___ Data extract ___

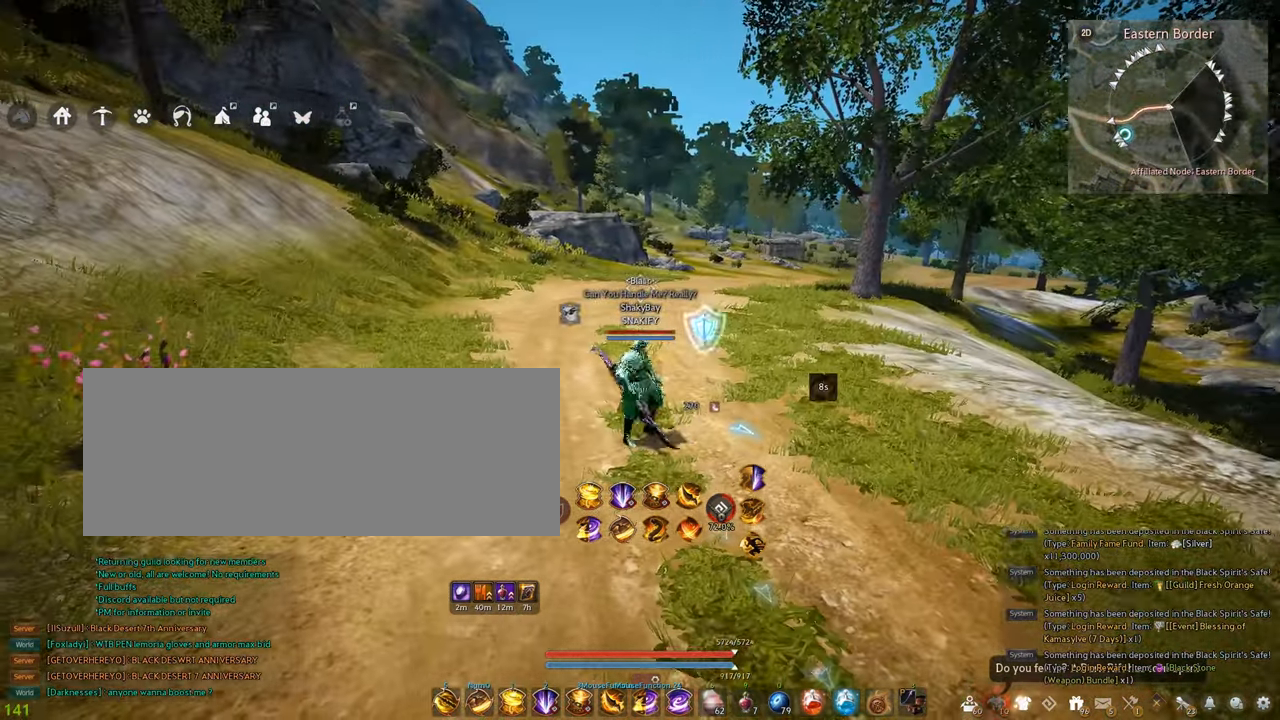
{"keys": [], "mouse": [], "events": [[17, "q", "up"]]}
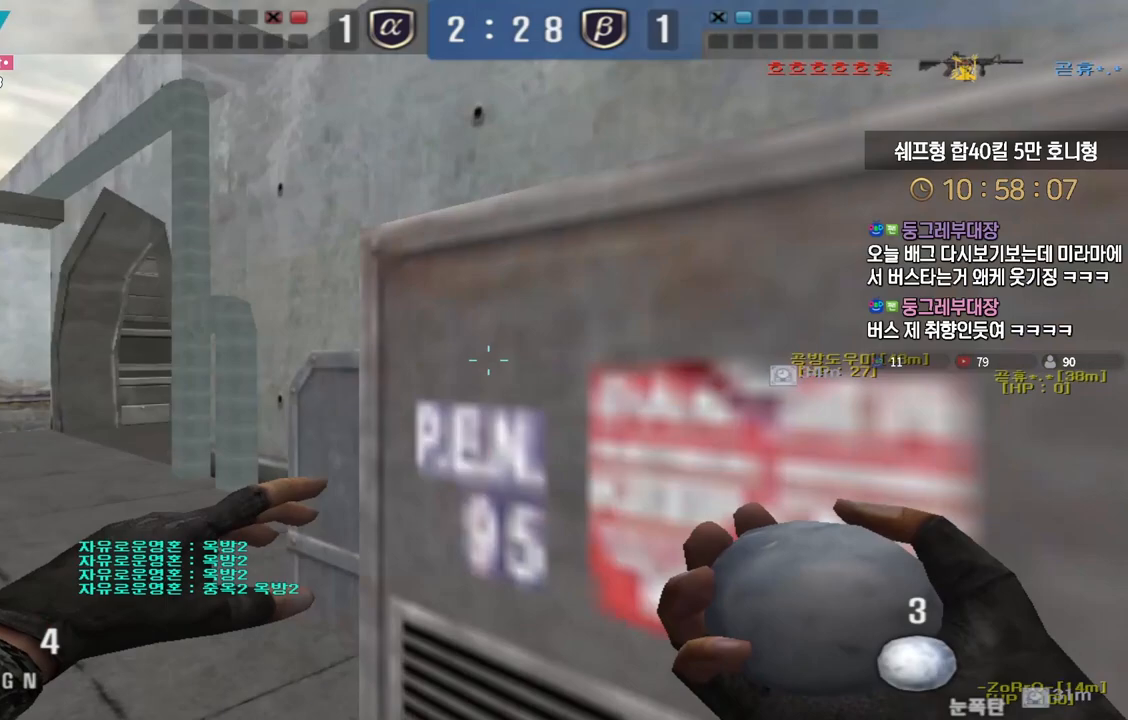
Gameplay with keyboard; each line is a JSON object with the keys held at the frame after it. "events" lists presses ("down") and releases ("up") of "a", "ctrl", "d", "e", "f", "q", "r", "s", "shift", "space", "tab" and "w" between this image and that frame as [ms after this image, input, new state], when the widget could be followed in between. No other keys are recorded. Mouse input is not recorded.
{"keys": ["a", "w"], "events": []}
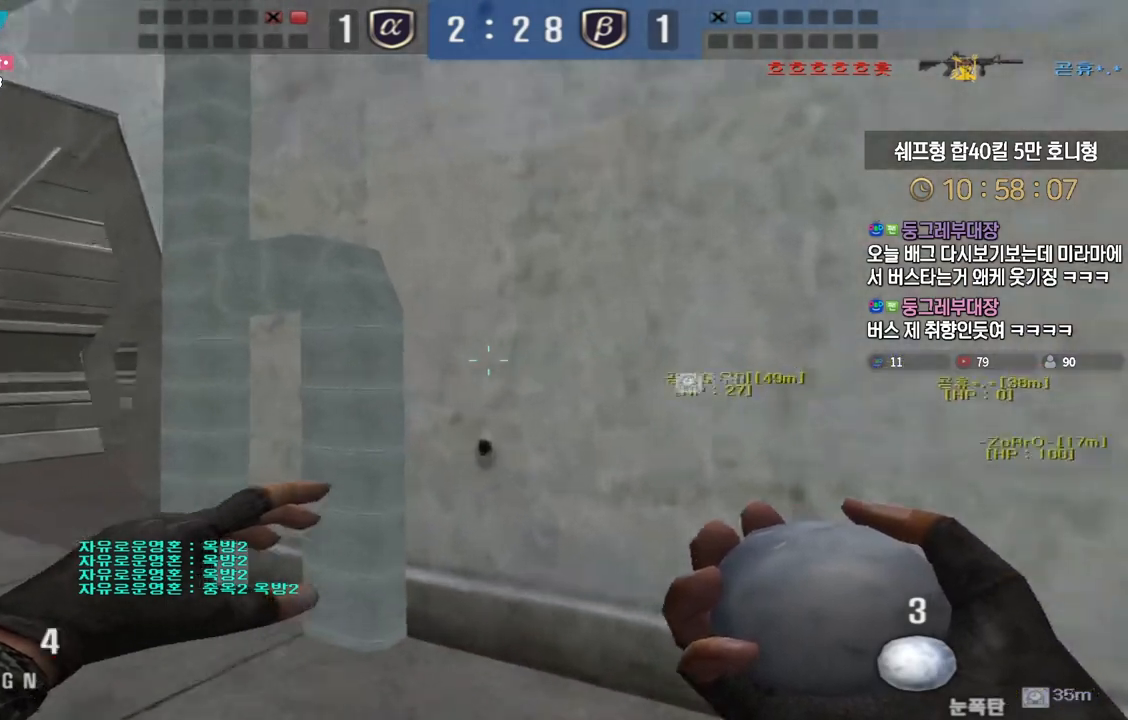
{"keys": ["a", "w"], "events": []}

___

• Work to be completed: The expected result is the data above in exact form, free of pictures.

• Answer to this exercise:
{"keys": [], "mouse": [], "events": [[17, "q", "up"]]}
Gameplay with keyboard; each line is a JSON object with the keys held at the frame after it. "events" lists presses ("down") and releases ("up") of "a", "ctrl", "d", "e", "f", "q", "r", "s", "shift", "space", "tab" and "w" between this image and that frame as [ms after this image, input, new state], when the widget could be followed in between. No other keys are recorded. Mouse input is not recorded.
{"keys": ["a", "w"], "events": []}
{"keys": ["a", "w"], "events": []}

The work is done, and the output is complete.